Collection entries
#####

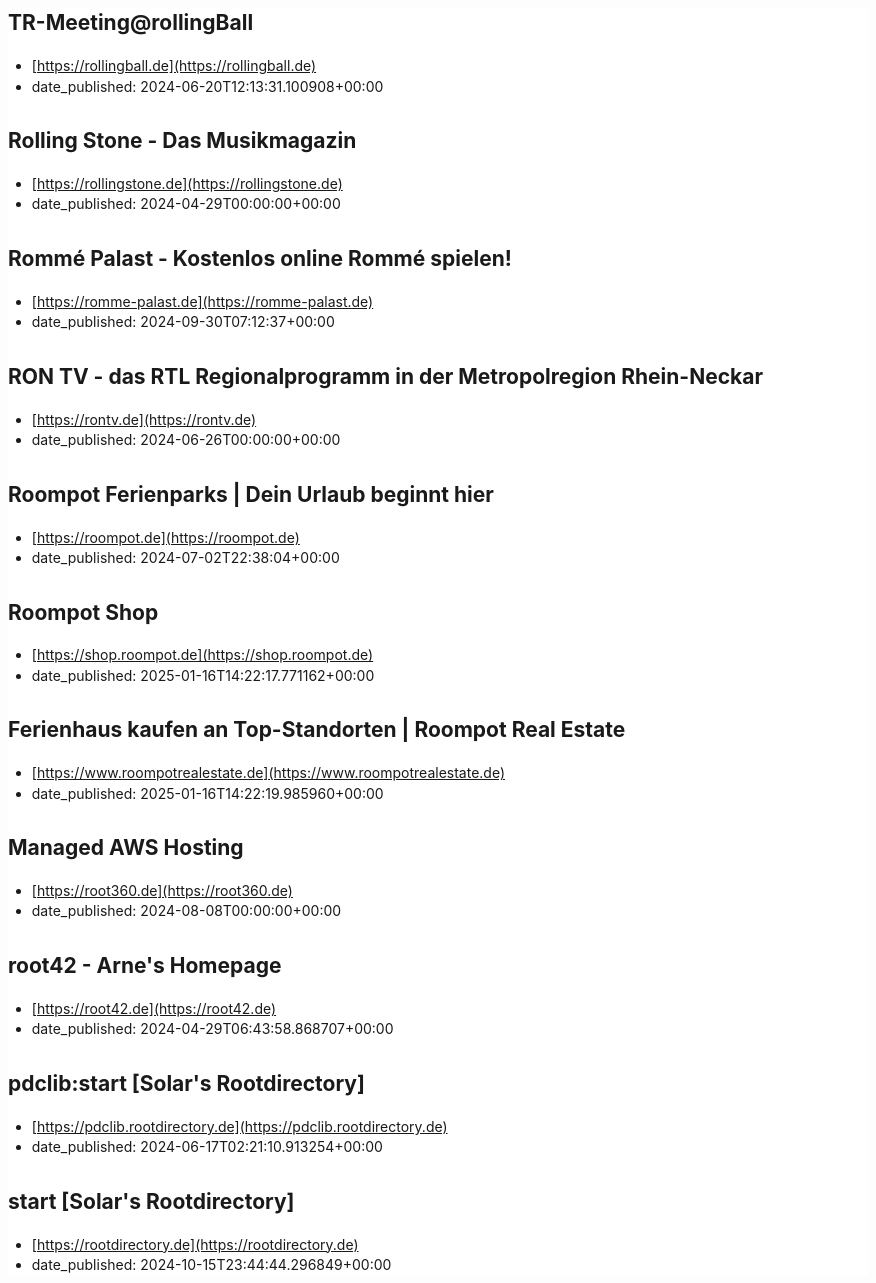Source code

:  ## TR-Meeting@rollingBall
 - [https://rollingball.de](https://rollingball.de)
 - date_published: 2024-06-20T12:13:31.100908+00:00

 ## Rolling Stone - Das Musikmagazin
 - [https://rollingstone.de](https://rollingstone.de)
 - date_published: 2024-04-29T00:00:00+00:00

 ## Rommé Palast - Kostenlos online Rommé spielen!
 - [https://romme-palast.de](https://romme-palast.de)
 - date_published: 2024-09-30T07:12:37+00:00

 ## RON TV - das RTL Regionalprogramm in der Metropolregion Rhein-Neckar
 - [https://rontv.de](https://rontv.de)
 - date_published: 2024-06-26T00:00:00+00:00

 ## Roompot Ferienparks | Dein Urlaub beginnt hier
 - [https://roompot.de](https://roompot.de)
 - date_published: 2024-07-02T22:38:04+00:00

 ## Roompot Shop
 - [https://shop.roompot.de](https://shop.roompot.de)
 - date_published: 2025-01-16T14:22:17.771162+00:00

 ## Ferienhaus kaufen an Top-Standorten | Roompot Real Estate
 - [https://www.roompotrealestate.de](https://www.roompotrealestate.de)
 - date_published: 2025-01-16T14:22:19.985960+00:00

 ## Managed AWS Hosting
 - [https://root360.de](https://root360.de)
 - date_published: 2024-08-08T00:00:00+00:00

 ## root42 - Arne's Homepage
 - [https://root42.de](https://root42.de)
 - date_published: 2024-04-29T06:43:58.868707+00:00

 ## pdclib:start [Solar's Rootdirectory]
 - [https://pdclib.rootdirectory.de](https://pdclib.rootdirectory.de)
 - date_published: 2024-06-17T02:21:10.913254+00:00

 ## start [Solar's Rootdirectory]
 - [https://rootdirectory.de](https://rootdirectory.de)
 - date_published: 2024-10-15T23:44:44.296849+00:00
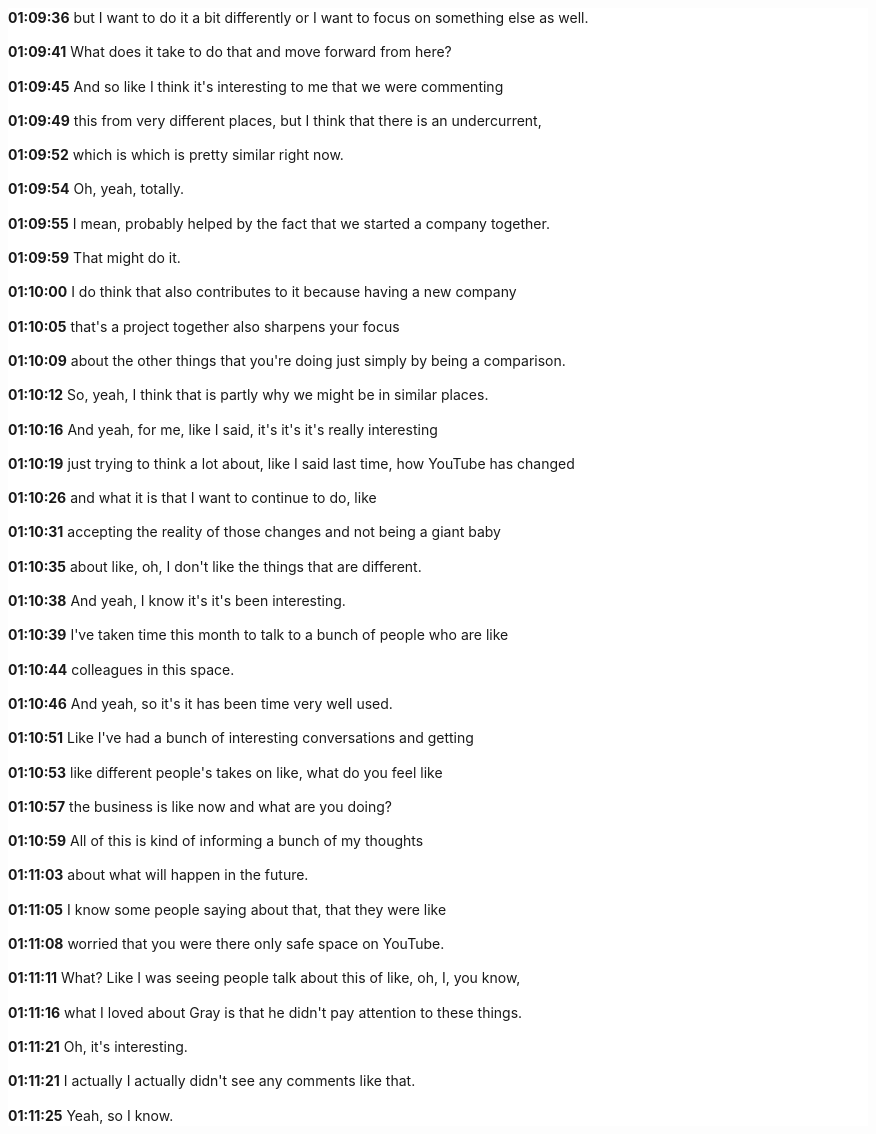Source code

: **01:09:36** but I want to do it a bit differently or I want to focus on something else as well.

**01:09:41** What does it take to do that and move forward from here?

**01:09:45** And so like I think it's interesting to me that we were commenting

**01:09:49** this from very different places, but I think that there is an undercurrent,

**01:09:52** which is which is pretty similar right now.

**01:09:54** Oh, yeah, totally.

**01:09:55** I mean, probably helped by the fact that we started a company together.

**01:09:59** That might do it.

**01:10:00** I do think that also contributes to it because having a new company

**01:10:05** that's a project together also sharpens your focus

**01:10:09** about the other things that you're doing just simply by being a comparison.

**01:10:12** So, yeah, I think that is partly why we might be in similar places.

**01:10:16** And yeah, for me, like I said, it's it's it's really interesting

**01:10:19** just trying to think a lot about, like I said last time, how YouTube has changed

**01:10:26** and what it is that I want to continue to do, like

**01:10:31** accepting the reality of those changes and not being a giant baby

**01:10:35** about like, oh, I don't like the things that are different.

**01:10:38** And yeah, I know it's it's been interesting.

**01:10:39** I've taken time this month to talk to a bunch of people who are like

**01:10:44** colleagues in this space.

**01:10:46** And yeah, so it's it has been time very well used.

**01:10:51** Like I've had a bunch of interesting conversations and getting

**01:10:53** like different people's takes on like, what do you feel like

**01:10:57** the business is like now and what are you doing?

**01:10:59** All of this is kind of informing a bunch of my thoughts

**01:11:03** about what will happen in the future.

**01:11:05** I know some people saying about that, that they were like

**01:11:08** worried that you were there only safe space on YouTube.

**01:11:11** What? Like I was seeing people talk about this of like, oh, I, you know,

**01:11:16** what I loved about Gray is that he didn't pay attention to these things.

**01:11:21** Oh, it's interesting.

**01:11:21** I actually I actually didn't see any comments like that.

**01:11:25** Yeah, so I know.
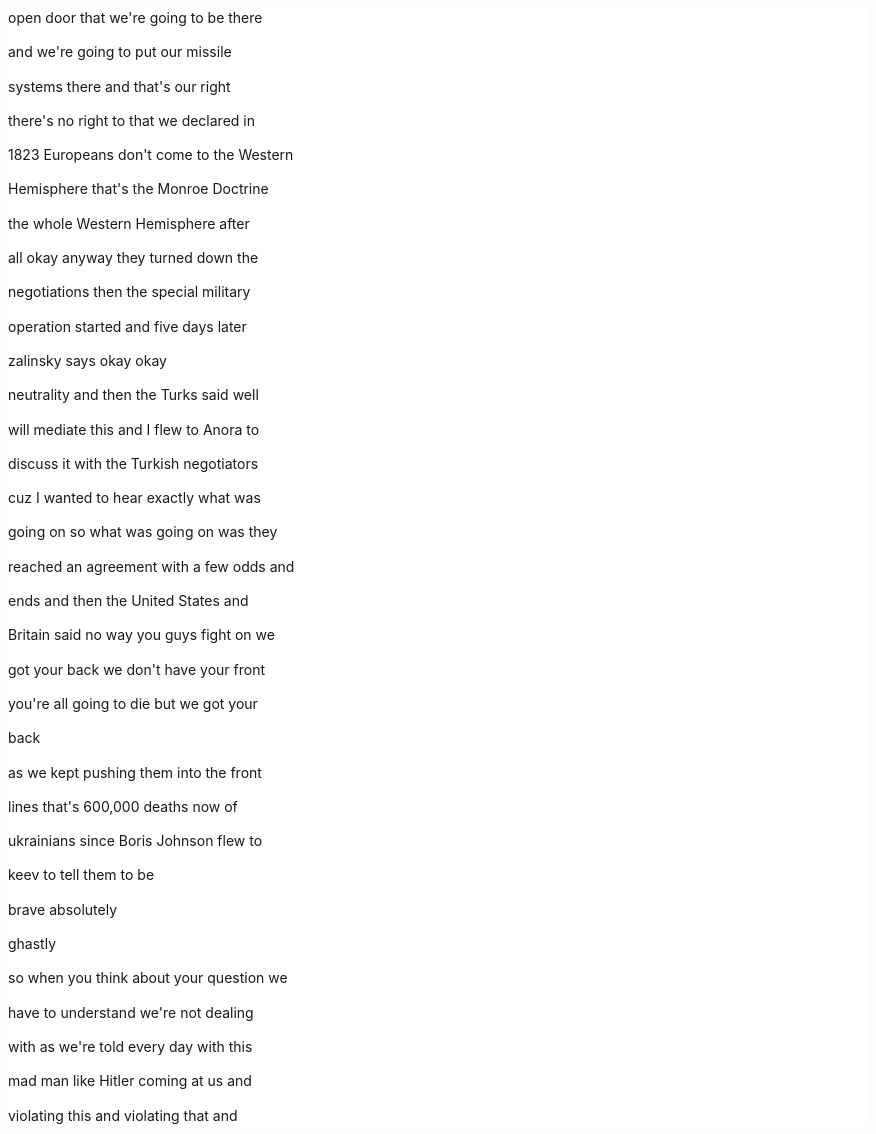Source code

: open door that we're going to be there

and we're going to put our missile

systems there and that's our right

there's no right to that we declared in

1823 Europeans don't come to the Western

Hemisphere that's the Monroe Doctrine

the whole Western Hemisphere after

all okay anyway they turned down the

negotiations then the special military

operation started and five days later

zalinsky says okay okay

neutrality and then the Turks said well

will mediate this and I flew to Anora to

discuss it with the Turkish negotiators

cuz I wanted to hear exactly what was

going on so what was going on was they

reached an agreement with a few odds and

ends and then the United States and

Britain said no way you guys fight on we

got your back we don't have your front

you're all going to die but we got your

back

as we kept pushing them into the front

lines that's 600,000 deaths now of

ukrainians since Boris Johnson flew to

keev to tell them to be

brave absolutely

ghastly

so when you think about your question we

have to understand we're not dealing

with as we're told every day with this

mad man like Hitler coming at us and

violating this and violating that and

#####

Work instructions:
Give the data again exactly, without pictures.

Written reply:
Source code

:  ## TR-Meeting@rollingBall
 - [https://rollingball.de](https://rollingball.de)
 - date_published: 2024-06-20T12:13:31.100908+00:00

 ## Rolling Stone - Das Musikmagazin
 - [https://rollingstone.de](https://rollingstone.de)
 - date_published: 2024-04-29T00:00:00+00:00

 ## Rommé Palast - Kostenlos online Rommé spielen!
 - [https://romme-palast.de](https://romme-palast.de)
 - date_published: 2024-09-30T07:12:37+00:00

 ## RON TV - das RTL Regionalprogramm in der Metropolregion Rhein-Neckar
 - [https://rontv.de](https://rontv.de)
 - date_published: 2024-06-26T00:00:00+00:00

 ## Roompot Ferienparks | Dein Urlaub beginnt hier
 - [https://roompot.de](https://roompot.de)
 - date_published: 2024-07-02T22:38:04+00:00

 ## Roompot Shop
 - [https://shop.roompot.de](https://shop.roompot.de)
 - date_published: 2025-01-16T14:22:17.771162+00:00

 ## Ferienhaus kaufen an Top-Standorten | Roompot Real Estate
 - [https://www.roompotrealestate.de](https://www.roompotrealestate.de)
 - date_published: 2025-01-16T14:22:19.985960+00:00

 ## Managed AWS Hosting
 - [https://root360.de](https://root360.de)
 - date_published: 2024-08-08T00:00:00+00:00

 ## root42 - Arne's Homepage
 - [https://root42.de](https://root42.de)
 - date_published: 2024-04-29T06:43:58.868707+00:00

 ## pdclib:start [Solar's Rootdirectory]
 - [https://pdclib.rootdirectory.de](https://pdclib.rootdirectory.de)
 - date_published: 2024-06-17T02:21:10.913254+00:00

 ## start [Solar's Rootdirectory]
 - [https://rootdirectory.de](https://rootdirectory.de)
 - date_published: 2024-10-15T23:44:44.296849+00:00
Source code

: **01:09:36** but I want to do it a bit differently or I want to focus on something else as well.

**01:09:41** What does it take to do that and move forward from here?

**01:09:45** And so like I think it's interesting to me that we were commenting

**01:09:49** this from very different places, but I think that there is an undercurrent,

**01:09:52** which is which is pretty similar right now.

**01:09:54** Oh, yeah, totally.

**01:09:55** I mean, probably helped by the fact that we started a company together.

**01:09:59** That might do it.

**01:10:00** I do think that also contributes to it because having a new company

**01:10:05** that's a project together also sharpens your focus

**01:10:09** about the other things that you're doing just simply by being a comparison.

**01:10:12** So, yeah, I think that is partly why we might be in similar places.

**01:10:16** And yeah, for me, like I said, it's it's it's really interesting

**01:10:19** just trying to think a lot about, like I said last time, how YouTube has changed

**01:10:26** and what it is that I want to continue to do, like

**01:10:31** accepting the reality of those changes and not being a giant baby

**01:10:35** about like, oh, I don't like the things that are different.

**01:10:38** And yeah, I know it's it's been interesting.

**01:10:39** I've taken time this month to talk to a bunch of people who are like

**01:10:44** colleagues in this space.

**01:10:46** And yeah, so it's it has been time very well used.

**01:10:51** Like I've had a bunch of interesting conversations and getting

**01:10:53** like different people's takes on like, what do you feel like

**01:10:57** the business is like now and what are you doing?

**01:10:59** All of this is kind of informing a bunch of my thoughts

**01:11:03** about what will happen in the future.

**01:11:05** I know some people saying about that, that they were like

**01:11:08** worried that you were there only safe space on YouTube.

**01:11:11** What? Like I was seeing people talk about this of like, oh, I, you know,

**01:11:16** what I loved about Gray is that he didn't pay attention to these things.

**01:11:21** Oh, it's interesting.

**01:11:21** I actually I actually didn't see any comments like that.

**01:11:25** Yeah, so I know.
Source code

: open door that we're going to be there

and we're going to put our missile

systems there and that's our right

there's no right to that we declared in

1823 Europeans don't come to the Western

Hemisphere that's the Monroe Doctrine

the whole Western Hemisphere after

all okay anyway they turned down the

negotiations then the special military

operation started and five days later

zalinsky says okay okay

neutrality and then the Turks said well

will mediate this and I flew to Anora to

discuss it with the Turkish negotiators

cuz I wanted to hear exactly what was

going on so what was going on was they

reached an agreement with a few odds and

ends and then the United States and

Britain said no way you guys fight on we

got your back we don't have your front

you're all going to die but we got your

back

as we kept pushing them into the front

lines that's 600,000 deaths now of

ukrainians since Boris Johnson flew to

keev to tell them to be

brave absolutely

ghastly

so when you think about your question we

have to understand we're not dealing

with as we're told every day with this

mad man like Hitler coming at us and

violating this and violating that and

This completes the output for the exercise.